=== Extract to read ===

The closest thing to a contract is typically a letter offering you the job which, among other things, states your wage. This is not a contract however. It is not signed by you, the employee and typically not signed by anyone at the company, either. It states that you will be paid X for any work performed, but in no way guarantees you will ever be called upon to work.

So yes, in ALL states the typical employee never signs a contract, they just come to work. Hours of work are documented, and the employer issues a paycheck.

For that matter, when I worked for the Federal government (which I've done twice now) there was no contract either.
PeZook wrote:Well, yeah. It's just that...how do you prove you agreed did the work? All the employer has to do is not document it
An employee's own documentation of hours is admissable as evidence in court. Failure to comply with labor law is a criminal matter. It will be investigated as a criminal matter, and evidence collected. Evidence can include eyewitness testimony of people working, for example.
In Poland you have to have an agreement in writing. Lots of employers (especially in seasonal work and the like) flagrantly abuse their employees by promising them an agreement, and then just letting them go after a month or so. Whoops! Can't prove you ever agreed to work there!
'
This has happened here. It's rare, but it has happened (most frequently with illegal aliens). If it goes to court and the employer is found guilty the penalties are severe. Believe it or not, this really does tend to discourage such practices.
PeZook wrote:
Serafina wrote:Apparently, something like that. Perhaps it's not even a written contract, just an oral one. But i think Broomstick can clarify this - i would love to learn more about this.
If all you need is an oral agreement, it's virtually certain there's rampant abuse going on throughout the American economy.
Of course there's abuse. As you pointed out, even where contracts are required there is abuse. As I mentioned, such abuse is most commonly found in employers using illegal aliens, but it's been known to occur otherwise.

Why isn't it "rampant"? Because employers actually do need employees. Since, really, all a worker is getting from this arrangement is money, if there is no money forthcoming said worker walks And talks. Even a delay in payment can trigger this. I worked at a clinic once where, due to non-payment for services by the state of Illinois for eight months the boss had to sit us down one day and explain that we'd be paid Monday instead of Friday because if he paid us Friday the checks would bounce whereas by Monday he'd have a loan secured to cover it. Five people got up and walked out right then - and there wasn't a damn thing the boss could do to stop them. By the end of the day, haff the staff announced they were quitting, collected their personal stuff, and were never seen again., Not a damn thing the boss could do about it. Everyone has a right to quit with no notice. Hell, if we had not gotten our paychecks Monday I would have done the same thing. You can't run a business with no employees. Hiring replacement staff was a bitch, because word does get around. A lot of people didn't want to work for the clinic once they heard what had happened. Mind you, we had only a delay. Actual non-payment would be a much more serious matter and definitely would have wound up in court.

=== Given entries ===

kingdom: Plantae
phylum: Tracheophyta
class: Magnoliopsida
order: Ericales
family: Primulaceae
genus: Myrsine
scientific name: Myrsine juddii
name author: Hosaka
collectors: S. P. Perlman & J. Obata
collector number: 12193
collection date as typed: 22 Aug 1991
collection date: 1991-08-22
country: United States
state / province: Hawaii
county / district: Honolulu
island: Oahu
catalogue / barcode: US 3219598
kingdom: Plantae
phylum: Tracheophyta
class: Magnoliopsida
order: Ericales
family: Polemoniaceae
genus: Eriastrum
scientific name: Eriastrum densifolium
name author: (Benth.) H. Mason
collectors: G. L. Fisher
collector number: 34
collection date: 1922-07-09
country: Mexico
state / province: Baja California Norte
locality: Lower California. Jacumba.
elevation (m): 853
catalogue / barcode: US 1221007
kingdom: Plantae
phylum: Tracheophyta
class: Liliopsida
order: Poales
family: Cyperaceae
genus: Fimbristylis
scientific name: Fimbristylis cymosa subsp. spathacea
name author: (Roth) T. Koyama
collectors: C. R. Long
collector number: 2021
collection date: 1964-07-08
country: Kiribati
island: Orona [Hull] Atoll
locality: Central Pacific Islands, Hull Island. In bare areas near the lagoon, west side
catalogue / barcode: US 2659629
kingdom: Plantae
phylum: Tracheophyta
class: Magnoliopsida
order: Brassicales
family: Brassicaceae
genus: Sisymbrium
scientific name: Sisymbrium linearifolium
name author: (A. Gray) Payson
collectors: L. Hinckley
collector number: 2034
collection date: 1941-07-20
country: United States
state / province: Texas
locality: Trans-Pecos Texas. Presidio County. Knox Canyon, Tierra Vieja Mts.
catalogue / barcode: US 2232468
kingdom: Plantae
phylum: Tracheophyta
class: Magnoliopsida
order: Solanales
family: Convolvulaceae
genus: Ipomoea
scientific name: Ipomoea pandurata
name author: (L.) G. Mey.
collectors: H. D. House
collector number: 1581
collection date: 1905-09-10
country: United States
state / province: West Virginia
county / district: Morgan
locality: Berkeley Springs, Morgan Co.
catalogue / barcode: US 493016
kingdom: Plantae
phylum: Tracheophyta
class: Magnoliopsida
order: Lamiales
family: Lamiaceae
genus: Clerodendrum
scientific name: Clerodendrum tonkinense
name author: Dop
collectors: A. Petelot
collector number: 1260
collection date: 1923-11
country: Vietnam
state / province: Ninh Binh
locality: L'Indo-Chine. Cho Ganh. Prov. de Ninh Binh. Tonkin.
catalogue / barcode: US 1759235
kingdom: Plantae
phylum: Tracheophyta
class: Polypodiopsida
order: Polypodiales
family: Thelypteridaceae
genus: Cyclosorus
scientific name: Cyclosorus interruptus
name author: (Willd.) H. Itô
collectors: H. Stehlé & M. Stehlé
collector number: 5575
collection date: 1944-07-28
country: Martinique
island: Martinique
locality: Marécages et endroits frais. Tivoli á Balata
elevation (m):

===

Task instructions
• 1. In the forum discussion about employment contracts, what is the closest thing to a contract that a typical employee gets?
• 2. Pick up the forum discussion about employment contracts after its last sentence and continue it.

Response list
• 1. A letter offering the job, which states the wage.

• 2.
I also recall a situation where a manager attempted to withhold wages from a subordinate as punishment for some infraction. The manager was fired on the spot - there is NEVER a reason not to pay wages for work aready performed. The manager was about to break the law. The company was then very thorough at interviewing all the subordinates and making sure everyone had received every dime coming to them. That way, if it DID wind up in court the company could prove that the wrong doing was strictly on the part of the manager in question, not the company as a whole. Companies will let a lot of things go to shit in order to make payroll. If you don't pay your vendors mostly you'll just get harassment, maybe a civil lawsuit way down the line, but if you don't pay your employees you not only get fined you go to jail.

You know the reputation American jails have - would you want to go there? Also, it's a Federal offense. The Federal government is not noted for kindness or mercy or even sympathetic understanding.

Here's a final example: When I worked for the Feds they make it VERY clear that my group was NEVER to work overtime. NEVER. If you worked overtime it was a firing offense. They also were quick to explain that yes, if you worked overtime you'd be paid time and half for that overtime, in compliance with the law, even though it was flagrant disobeidience. And then you would be fired. I actually saw it happen to two people. Yep, they go ttheir overtime pay and their "pink slip" at the same time. Even when an employee disobeys the rules, the employer must pay for work performed.

The laws regarding payment of wages are probably the strongest protections an employee has in the US, even above work safety regulations.
A life is like a garden. Perfect moments can be had, but not preserved, except in memory. Leonard Nimoy.

Now I did a job. I got nothing but trouble since I did it, not to mention more than a few unkind words as regard to my character so let me make this abundantly clear. I do the job. And then I get paid.- Malcolm Reynolds, Captain of Serenity, which sums up my feelings regarding the lawsuit discussed here.

If a free society cannot help the many who are poor, it cannot save the few who are rich. - John F. Kennedy

Sam Vimes Theory of Economic Injustice
User avatar
PeZook
Emperor's Hand
Posts: 13237
Joined: 2002-07-18 06:08pm
Location: Poland

Re: Regulating indoor tanning?

Post by PeZook »

I suppose it's only logical: if you have relaxed requirements to enter a labor agreement, you need to come down like a ton of bricks on anyone trying to use it to his/her advantage, otherwise society will suffer. Interestingly, I've done a few deals with Americans a long while back and you guys seem to do the "informal, at-will" thing a lot. Like, say, I just send them a letter stating the amount of good solds and their price and they pay and voila, while in Poland the documents are formally standardized.

It seems this is one place where american "sue happy" culture is a boon: in Poland, most of these little seasonal employers get away with screwing people over because the employees aren't willing to go to court/are afraid word will get around and they won't get a job. Americans are not so afraid of suing people.
Broomstick wrote:Even a delay in payment can trigger this. I worked at a clinic once where, due to non-payment for services by the state of Illinois for eight months the boss had to sit us down one day and explain that we'd be paid Monday instead of Friday because if he paid us Friday the checks would bounce whereas by Monday he'd have a loan secured to cover it. Five people got up and walked out right then - and there wasn't a damn thing the boss could do to stop them. By the end of the day, haff the staff announced they were quitting, collected their personal stuff, and were never seen again., Not a damn thing the boss could do about it.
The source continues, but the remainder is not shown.